SOUTH Yorkshire Mayor Oliver Coppard has revealed work to bring bus services back into public ownership will be high on his agenda having been re-elected.

Mr Coppard won the election with 138,611 votes, roughly 51 per cent of all votes cast in the ballot.

He was first elected mayor in 2022 and should have served a four-year term, but the election was brought forward after the roles of mayor and South Yorkshire Police and Crime Commissioner (SYPCC) were merged.

Mr Coppard will serve until May 2028 and will take over the role of SYPCC from Dr Alan Billings, who is retiring.

Buses - he said - are the most widely used form of public transport in Barnsley and provide a ‘crucial’ public service, connecting communities and enabling people to get to work, school and meet family and friends.

However, the current deregulated system has seen a decline in patronage over many years and the increasing use of public funding used to support services, leading to growing calls for public control.

The government’s 2017 Bus Services Act gave English ‘metro mayors’ - such as ex-county boss and Barnsley Central MP Dan Jarvis and his successor Mr Coppard - new powers to set up Transport for London-style bus franchise systems.

Government rules require county bosses to undertake a three-step evaluation of the policy which includes a technical assessment, audit and public consultation before announcing a final decision.

At a meeting on Tuesday - having been re-elected just days prior - Mr Coppard said a decision to effectively have current operators apply for contracts would be made within 12 months.

He said: “I refuse to accept a situation where people aren’t able to access opportunities in South Yorkshire.

“There’s talent and opportunity right across our region, but it is only by connecting the two that we will unlock its full potential.

“So on day one of my mayoral term, I have committed to start rolling out a new integrated public transport network by the end of this four-year term.

“That’s how we’ll make sure that everyone who lives here can access work or training, see a doctor, see friends and family and - crucially - access opportunity.

“We’ll start by taking a decision on bus reform within 12 months.

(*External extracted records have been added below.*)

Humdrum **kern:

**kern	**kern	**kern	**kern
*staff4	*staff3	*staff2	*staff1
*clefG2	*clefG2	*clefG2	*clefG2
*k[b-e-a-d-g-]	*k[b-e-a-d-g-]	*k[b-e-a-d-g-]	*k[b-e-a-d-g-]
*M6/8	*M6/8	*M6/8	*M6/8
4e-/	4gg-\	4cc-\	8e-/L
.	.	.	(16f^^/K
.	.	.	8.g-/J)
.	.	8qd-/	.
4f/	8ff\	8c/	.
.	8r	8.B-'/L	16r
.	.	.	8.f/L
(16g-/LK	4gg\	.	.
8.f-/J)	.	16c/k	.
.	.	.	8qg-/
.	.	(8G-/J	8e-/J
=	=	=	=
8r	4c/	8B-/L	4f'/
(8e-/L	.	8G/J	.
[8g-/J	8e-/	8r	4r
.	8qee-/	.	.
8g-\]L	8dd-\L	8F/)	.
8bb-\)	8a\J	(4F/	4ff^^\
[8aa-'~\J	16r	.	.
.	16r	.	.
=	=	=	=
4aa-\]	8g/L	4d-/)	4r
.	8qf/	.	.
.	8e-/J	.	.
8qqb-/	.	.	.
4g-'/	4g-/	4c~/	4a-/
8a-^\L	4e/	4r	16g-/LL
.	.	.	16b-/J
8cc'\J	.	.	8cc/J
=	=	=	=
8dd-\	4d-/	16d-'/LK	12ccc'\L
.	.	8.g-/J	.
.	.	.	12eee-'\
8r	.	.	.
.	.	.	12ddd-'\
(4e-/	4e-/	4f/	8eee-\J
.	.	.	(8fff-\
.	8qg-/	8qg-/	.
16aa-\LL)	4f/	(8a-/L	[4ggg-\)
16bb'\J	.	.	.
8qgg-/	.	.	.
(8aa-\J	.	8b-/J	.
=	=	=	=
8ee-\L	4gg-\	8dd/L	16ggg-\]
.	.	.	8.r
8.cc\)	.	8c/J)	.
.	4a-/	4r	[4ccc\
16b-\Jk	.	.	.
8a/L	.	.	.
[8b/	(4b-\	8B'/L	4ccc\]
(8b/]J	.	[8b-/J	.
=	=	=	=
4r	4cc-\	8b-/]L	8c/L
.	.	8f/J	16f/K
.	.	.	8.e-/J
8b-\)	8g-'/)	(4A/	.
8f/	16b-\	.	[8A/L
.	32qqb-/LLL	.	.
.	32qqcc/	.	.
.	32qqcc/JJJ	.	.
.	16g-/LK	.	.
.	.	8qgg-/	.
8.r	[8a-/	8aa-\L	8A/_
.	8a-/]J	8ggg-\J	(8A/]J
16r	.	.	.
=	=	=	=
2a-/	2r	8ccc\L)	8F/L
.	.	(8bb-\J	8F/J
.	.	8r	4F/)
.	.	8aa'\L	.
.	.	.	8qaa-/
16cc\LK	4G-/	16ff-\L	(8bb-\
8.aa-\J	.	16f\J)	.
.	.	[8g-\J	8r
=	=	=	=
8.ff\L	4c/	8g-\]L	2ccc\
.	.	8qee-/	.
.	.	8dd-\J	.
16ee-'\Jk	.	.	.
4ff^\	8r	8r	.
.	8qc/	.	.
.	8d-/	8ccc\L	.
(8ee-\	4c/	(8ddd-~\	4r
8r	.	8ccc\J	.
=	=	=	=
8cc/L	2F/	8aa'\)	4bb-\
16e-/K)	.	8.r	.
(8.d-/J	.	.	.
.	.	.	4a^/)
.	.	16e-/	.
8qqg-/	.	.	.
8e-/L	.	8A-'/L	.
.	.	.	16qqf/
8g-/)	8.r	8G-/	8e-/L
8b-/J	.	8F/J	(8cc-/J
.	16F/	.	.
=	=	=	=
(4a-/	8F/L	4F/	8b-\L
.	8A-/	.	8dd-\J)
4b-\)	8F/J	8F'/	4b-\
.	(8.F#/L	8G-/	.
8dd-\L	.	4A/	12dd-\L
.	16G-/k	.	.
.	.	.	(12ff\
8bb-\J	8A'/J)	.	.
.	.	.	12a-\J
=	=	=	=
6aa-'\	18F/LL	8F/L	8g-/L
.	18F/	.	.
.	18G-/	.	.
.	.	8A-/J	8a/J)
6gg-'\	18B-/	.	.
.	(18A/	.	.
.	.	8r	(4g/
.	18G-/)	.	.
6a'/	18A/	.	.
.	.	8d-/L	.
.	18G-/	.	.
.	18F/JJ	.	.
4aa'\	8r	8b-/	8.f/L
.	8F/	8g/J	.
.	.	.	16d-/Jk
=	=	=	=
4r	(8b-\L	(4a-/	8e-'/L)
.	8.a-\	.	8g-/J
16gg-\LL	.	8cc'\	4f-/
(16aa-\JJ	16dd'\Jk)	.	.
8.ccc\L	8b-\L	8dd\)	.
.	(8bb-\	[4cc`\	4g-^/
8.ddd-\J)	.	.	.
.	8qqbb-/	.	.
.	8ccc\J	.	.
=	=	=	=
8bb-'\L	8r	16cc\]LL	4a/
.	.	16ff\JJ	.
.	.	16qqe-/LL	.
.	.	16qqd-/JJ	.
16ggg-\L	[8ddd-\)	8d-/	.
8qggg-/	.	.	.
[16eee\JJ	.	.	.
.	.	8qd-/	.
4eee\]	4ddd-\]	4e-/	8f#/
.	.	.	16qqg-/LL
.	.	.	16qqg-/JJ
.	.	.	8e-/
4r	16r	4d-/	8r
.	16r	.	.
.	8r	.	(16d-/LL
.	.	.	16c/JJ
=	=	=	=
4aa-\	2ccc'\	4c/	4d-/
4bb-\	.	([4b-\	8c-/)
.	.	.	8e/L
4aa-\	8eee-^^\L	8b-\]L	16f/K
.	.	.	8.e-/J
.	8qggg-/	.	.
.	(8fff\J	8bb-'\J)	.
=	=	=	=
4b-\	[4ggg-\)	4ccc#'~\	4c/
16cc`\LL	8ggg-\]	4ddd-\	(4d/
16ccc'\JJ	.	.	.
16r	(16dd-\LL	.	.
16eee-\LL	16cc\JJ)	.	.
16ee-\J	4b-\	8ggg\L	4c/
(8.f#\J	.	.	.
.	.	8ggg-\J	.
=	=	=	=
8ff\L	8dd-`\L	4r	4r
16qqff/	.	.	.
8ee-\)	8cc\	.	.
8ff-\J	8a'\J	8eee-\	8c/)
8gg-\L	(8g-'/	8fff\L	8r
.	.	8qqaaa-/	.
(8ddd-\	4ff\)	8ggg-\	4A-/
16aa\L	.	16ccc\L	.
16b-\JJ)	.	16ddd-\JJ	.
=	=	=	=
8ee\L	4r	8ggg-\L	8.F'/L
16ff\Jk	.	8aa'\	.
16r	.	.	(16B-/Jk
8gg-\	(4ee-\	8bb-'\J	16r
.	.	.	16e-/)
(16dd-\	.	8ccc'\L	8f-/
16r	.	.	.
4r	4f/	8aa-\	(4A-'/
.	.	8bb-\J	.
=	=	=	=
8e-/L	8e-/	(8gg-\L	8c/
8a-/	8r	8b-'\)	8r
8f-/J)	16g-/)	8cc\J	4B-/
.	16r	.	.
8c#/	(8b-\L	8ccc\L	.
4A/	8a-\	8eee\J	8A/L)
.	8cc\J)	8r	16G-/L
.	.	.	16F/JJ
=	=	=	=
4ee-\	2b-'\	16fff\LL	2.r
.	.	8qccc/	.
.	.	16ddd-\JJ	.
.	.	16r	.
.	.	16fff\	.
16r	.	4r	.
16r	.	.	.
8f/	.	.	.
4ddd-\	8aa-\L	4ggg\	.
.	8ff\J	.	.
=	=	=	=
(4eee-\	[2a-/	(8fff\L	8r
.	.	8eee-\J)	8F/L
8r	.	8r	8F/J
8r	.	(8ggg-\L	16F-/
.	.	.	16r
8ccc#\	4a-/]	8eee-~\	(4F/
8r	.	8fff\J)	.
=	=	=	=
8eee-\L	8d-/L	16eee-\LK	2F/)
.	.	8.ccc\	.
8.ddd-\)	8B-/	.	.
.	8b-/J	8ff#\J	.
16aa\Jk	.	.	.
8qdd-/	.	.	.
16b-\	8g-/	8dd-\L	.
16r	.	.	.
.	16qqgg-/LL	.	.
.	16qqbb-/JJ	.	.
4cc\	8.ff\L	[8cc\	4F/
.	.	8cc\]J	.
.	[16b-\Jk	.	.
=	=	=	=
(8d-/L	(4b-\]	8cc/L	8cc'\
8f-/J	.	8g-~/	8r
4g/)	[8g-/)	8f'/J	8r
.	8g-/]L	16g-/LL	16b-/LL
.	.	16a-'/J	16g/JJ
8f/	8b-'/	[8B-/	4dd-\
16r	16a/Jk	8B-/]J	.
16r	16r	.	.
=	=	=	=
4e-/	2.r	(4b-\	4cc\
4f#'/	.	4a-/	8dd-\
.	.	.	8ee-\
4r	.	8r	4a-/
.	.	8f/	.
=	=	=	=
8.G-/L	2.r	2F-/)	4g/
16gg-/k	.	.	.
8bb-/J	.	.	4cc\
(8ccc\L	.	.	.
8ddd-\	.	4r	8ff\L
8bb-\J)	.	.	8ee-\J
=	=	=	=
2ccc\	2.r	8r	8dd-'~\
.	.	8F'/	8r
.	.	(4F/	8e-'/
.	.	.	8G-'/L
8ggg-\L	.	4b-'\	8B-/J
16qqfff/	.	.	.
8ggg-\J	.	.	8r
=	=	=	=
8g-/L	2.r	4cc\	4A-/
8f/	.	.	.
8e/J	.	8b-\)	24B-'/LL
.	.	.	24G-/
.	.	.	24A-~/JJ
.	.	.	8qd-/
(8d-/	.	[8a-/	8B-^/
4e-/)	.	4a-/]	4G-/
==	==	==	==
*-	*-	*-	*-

“I have said I want to restore the pride, purpose and prosperity - that means connecting talent with opportunity, and giving everyone across Barnsley, Rotherham, Doncaster and Sheffield both freedom and choice about how they travel and move; putting people at the centre of our plans, not just for our transport network but in everything we do.”

In March, Mr Coppard welcomed the franchising assessment which stated that the preferred option was to bring buses back under public control with depots and fleet owned by the South Yorkshire Mayoral Combined Authority (SYMCA).

The next step in this process is for SYMCA to obtain an independent audit of the assessment in order to proceed to consultation.

A 12-week public consultation will be run, ensuring people are at the heart of the process with local passengers, businesses and transport providers able have their say before the mayor takes the decision as to whether to implement bus reform.

Mr Coppard added: “Right now our bus services are in a spiral of decline.

“That’s not just a disaster for our economy or our environment, it’s denying opportunity to people right across our communities.

“I believe that bus franchising - taking buses back into public control, so we make all the major decisions not private bus companies - is the best way to do just that.”